Figure 2. HOTAIR Directly Interacts with the AR Protein.

(A) Western blot showing AR protein interaction with HOTAIR RNA. RNA pull-down assay was performed in LNCaP and C4-2B cells using biotin-labeled HOTAIR RNA probe transcribed in vitro from the first 360 bp of the sense HOTAIR gene and detected using western blots. No probe and HOTAIR 1–360AS probe were used as negative controls.

(B and C) The qRT-PCR showing HOTAIR enrichment by an anti-AR antibody. LNCaP (B) and C4-2B (C) cells were subjected to RIP assay using an anti-AR antibody or IgG. IP-enriched RNA was then analyzed by qRT-PCR using U1 RNA as a negative control. (Bottom) Western blots confirm AR protein IP. Error bars are mean ± SEM.

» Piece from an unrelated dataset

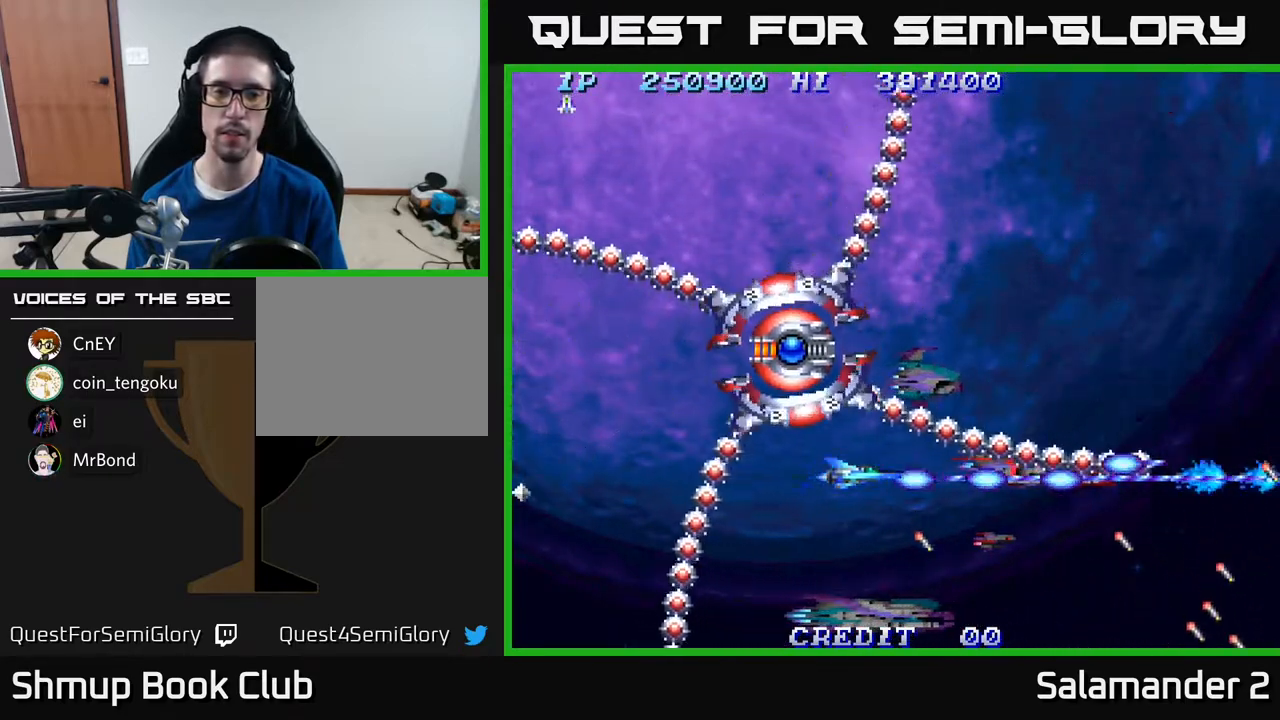
{"buttons": ["A", "DPAD_LEFT"], "right_stick": "center", "events": [[67, "DPAD_LEFT", "down"], [217, "DPAD_LEFT", "up"], [350, "DPAD_LEFT", "down"]]}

(D) The 5′ end of HOTAIR transcript binds AR. RNA pull-down was carried out in LNCaP cells with various HOTAIR deletion probes (top), and the retrieved protein extract was analyzed by western blotting (bottom).

(E) NTD of the AR protein interacts with HOTAIR. FLAG-tagged AR deletion constructs were transfected into 293T cells and the expression confirmed by western blot analysis (left). RNA pull-down using biotinylated HOTAIR 1–360S probe retrieved the NTD-containing AR proteins (right).

(F and G) Coomassie blue staining verifying purified recombinant MBP-AR-NT protein synthesized in vitro (F) and western blot of AR-NT proteins retrieved by increasing doses of HOTAIR probes in in vitro binding assay (G). HOTAIR 1–360AS probe was used as a negative control.